- EXERCISE: Only these lines, please: the first one of the records through the one containing "left elbow: (356, 450)", retyped exactly, both ends included and pictures omitted.

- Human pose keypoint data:
>>>

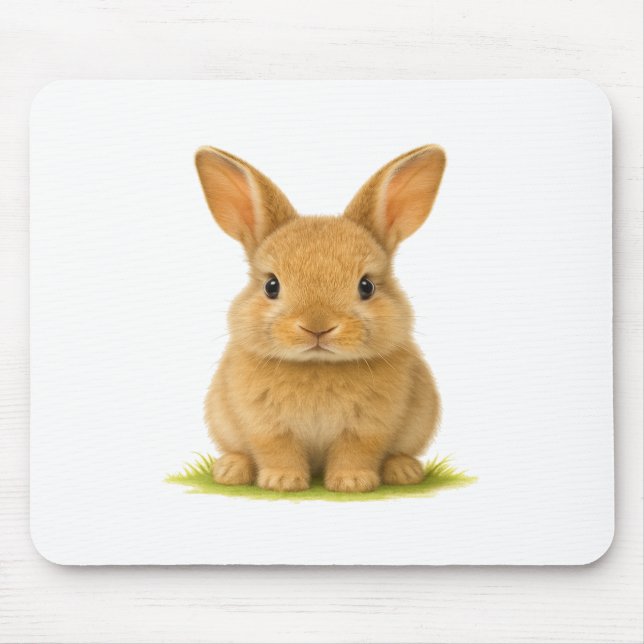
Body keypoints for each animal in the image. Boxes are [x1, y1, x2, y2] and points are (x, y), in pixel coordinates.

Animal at [195, 144, 446, 492]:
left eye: (366, 286)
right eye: (271, 285)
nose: (317, 327)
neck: (318, 364)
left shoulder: (368, 426)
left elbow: (356, 450)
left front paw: (352, 482)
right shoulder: (265, 424)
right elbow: (277, 449)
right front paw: (283, 481)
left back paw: (404, 471)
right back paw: (231, 470)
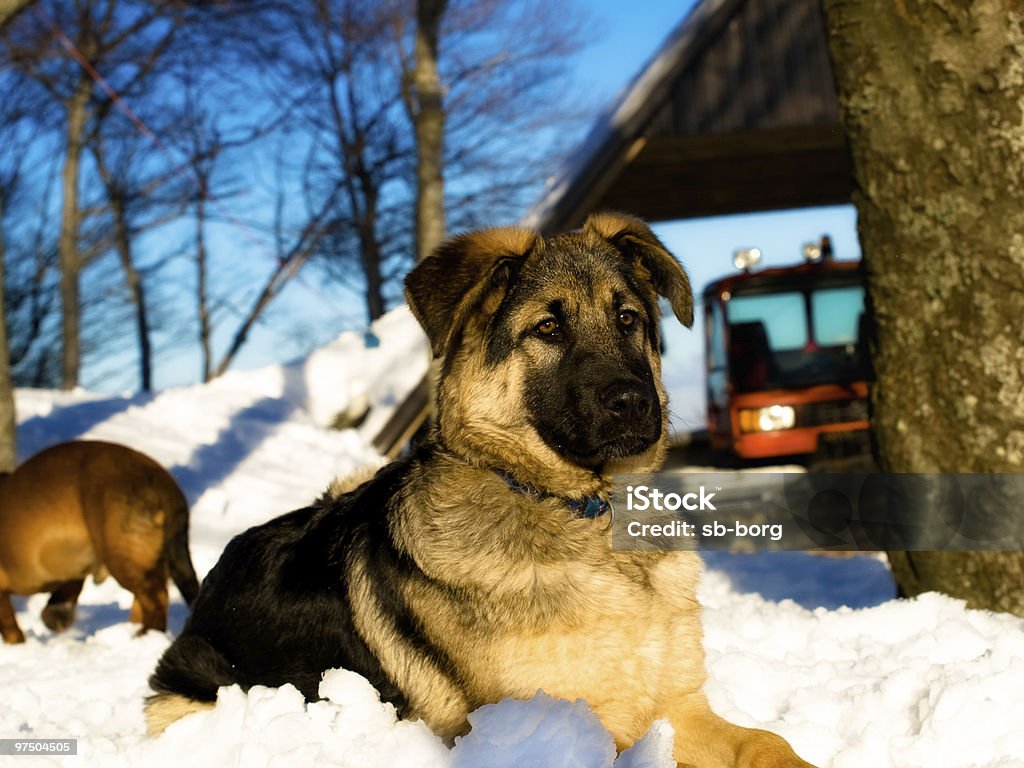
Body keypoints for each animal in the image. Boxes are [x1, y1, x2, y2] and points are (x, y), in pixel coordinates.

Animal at [0, 438, 198, 643]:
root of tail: (162, 482)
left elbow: (9, 625)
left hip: (122, 556)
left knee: (156, 597)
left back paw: (146, 635)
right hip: (151, 559)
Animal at [146, 211, 815, 768]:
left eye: (627, 319)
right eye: (548, 328)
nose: (634, 403)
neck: (578, 511)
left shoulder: (678, 707)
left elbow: (769, 743)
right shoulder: (578, 728)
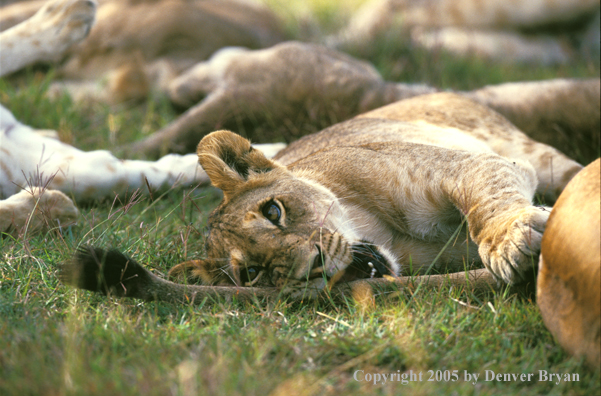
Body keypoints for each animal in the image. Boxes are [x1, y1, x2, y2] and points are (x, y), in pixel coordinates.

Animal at [62, 93, 580, 302]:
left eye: (273, 211)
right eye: (251, 274)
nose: (311, 267)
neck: (388, 235)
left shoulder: (474, 165)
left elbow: (488, 201)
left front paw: (509, 243)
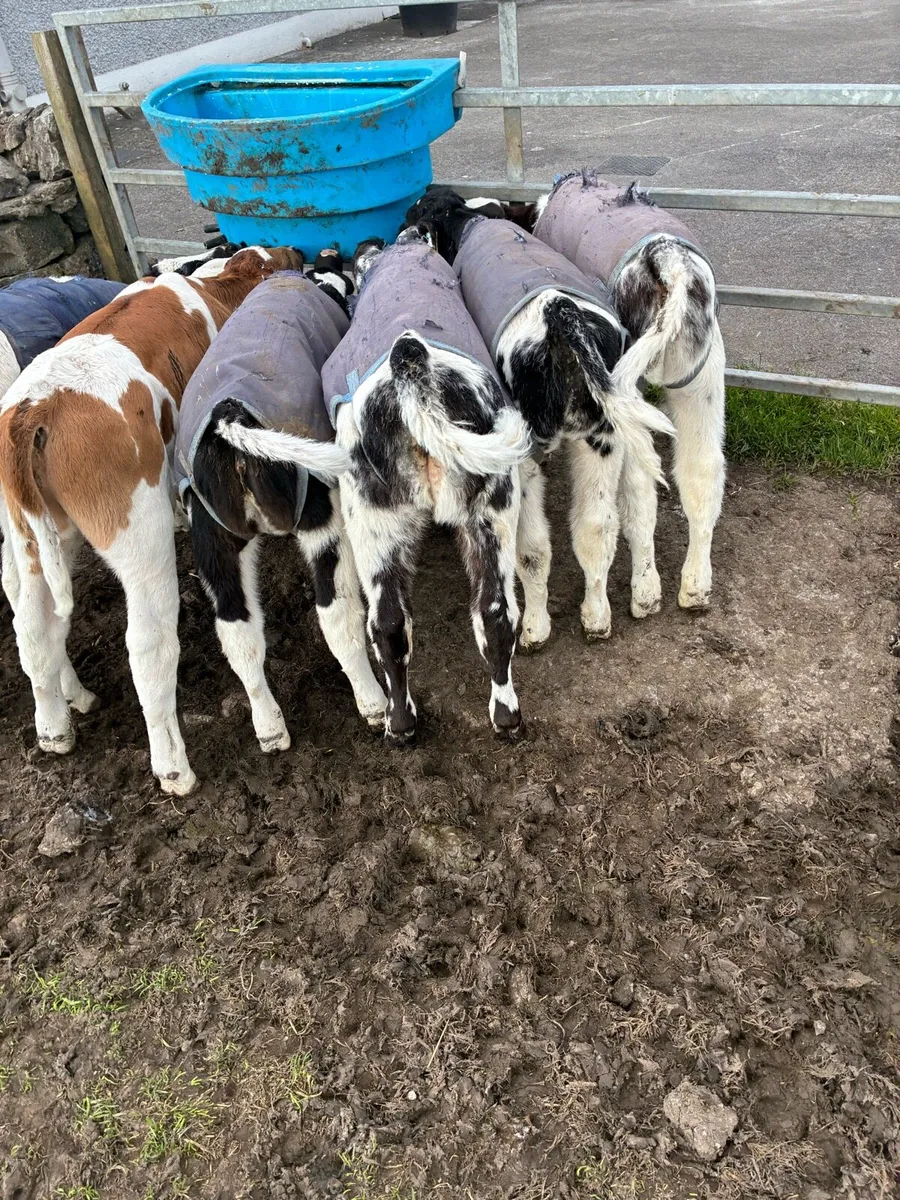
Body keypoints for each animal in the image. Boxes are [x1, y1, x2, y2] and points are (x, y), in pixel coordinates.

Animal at [0, 246, 302, 795]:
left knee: (33, 627)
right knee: (149, 645)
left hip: (31, 541)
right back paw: (173, 767)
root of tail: (36, 408)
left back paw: (57, 725)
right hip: (139, 536)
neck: (212, 288)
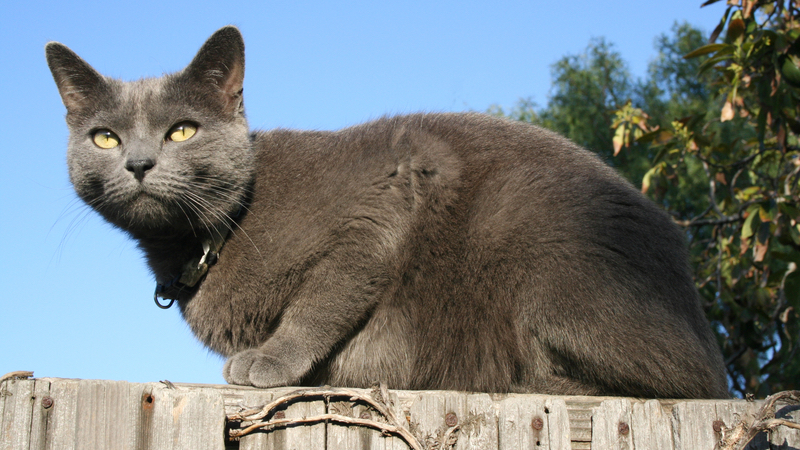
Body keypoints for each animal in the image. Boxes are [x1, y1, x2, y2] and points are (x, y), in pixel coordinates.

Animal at [47, 26, 728, 398]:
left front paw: (272, 359)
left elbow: (322, 298)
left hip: (546, 256)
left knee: (679, 380)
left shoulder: (386, 197)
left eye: (183, 131)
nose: (138, 163)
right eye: (105, 138)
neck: (210, 236)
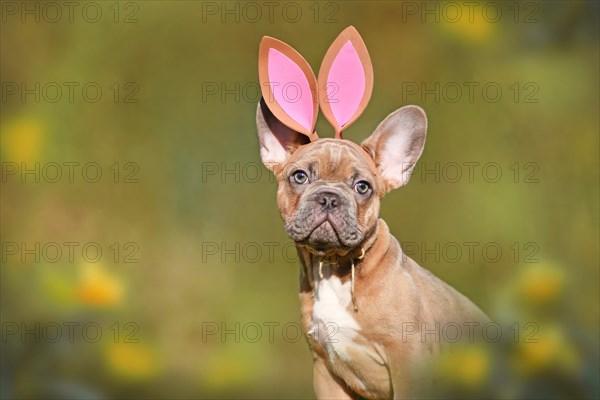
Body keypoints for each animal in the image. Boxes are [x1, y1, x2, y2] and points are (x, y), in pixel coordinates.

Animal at [255, 26, 490, 398]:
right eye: (300, 177)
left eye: (362, 186)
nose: (328, 198)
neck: (334, 268)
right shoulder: (325, 370)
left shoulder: (409, 365)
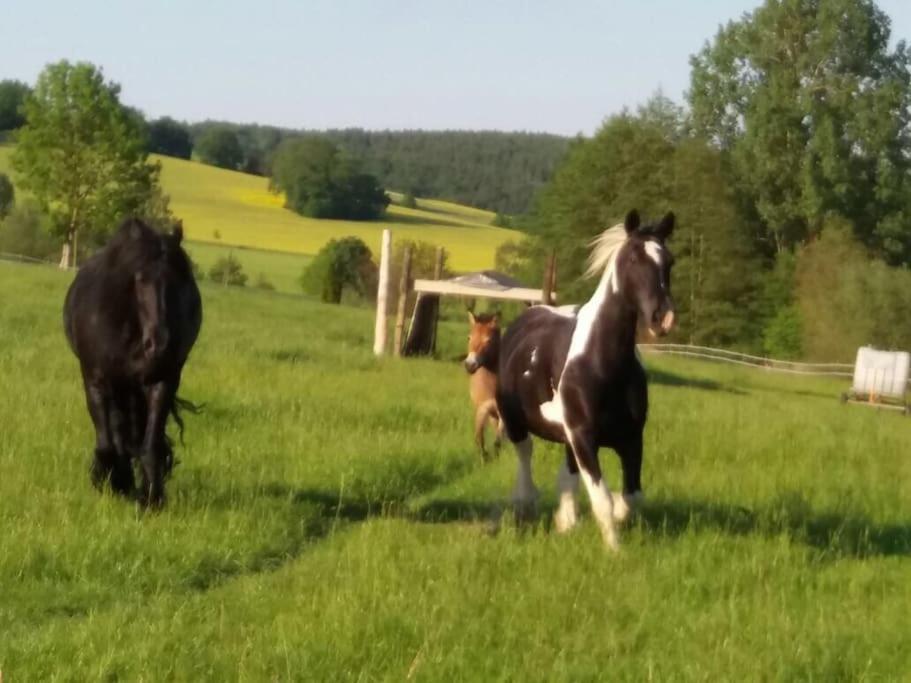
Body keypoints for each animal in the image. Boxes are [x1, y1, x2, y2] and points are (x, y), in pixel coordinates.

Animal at [62, 219, 203, 508]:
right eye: (140, 279)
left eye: (177, 281)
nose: (159, 344)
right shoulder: (97, 381)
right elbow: (108, 441)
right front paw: (113, 482)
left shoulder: (162, 382)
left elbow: (150, 443)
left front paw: (151, 498)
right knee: (118, 431)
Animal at [496, 208, 672, 552]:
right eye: (633, 259)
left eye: (670, 261)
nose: (663, 319)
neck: (603, 364)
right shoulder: (584, 437)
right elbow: (603, 498)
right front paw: (615, 550)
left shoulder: (631, 439)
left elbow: (631, 498)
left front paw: (590, 523)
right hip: (516, 423)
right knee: (525, 457)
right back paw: (526, 505)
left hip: (568, 437)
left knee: (567, 476)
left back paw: (566, 521)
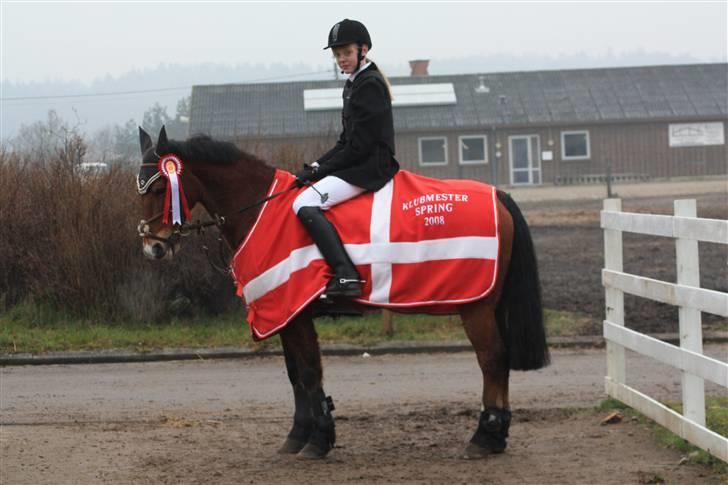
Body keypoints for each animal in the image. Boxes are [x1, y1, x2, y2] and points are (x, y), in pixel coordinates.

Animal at [136, 126, 548, 460]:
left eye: (159, 187)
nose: (152, 247)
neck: (260, 210)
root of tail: (499, 195)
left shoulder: (294, 308)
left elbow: (308, 373)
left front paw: (318, 440)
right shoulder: (287, 310)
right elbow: (295, 376)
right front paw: (298, 436)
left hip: (476, 307)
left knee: (492, 360)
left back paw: (483, 438)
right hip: (488, 306)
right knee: (499, 361)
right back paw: (497, 436)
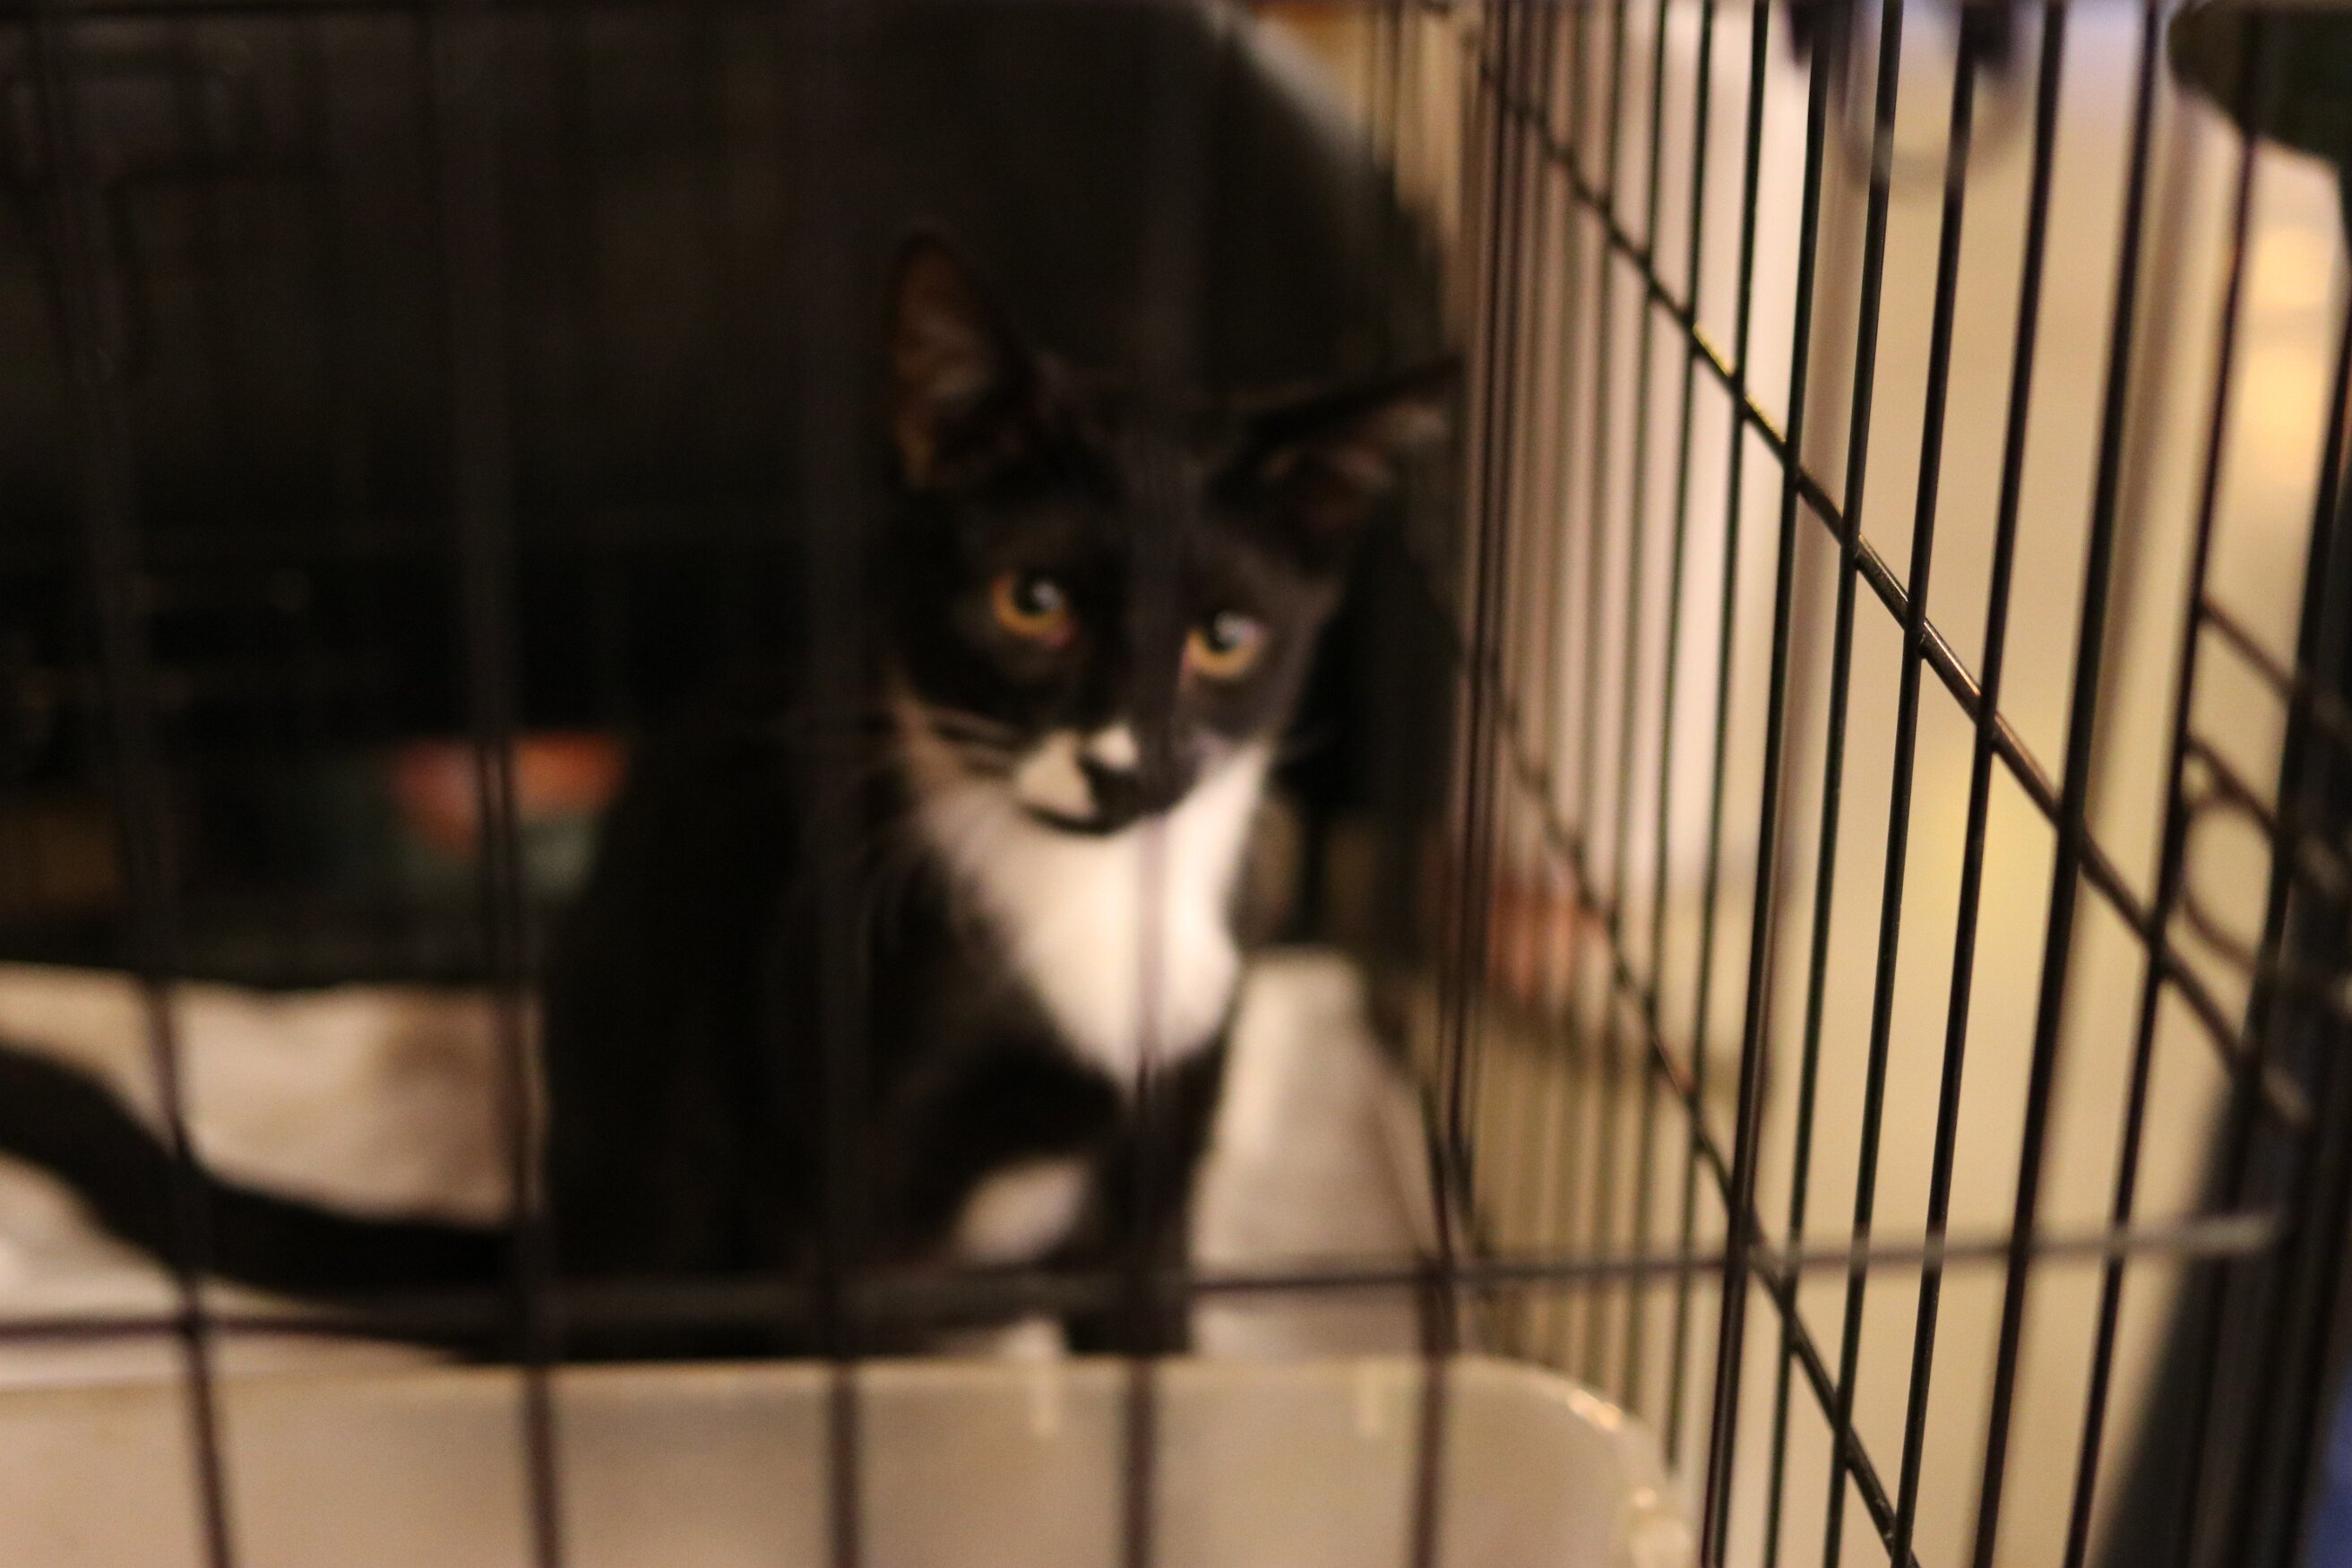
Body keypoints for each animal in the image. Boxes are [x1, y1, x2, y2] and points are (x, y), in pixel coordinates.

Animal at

<<<

- EXPECTED OUTPUT:
Body keypoints for each animal in the image. Boxes are [x1, y1, x2, y2] and points are (x, y), in pixel coordinates.

Animal at [195, 144, 446, 492]:
left eye: (366, 286)
right eye: (271, 285)
nose: (317, 327)
neck: (318, 364)
left shoulder: (368, 426)
left elbow: (356, 450)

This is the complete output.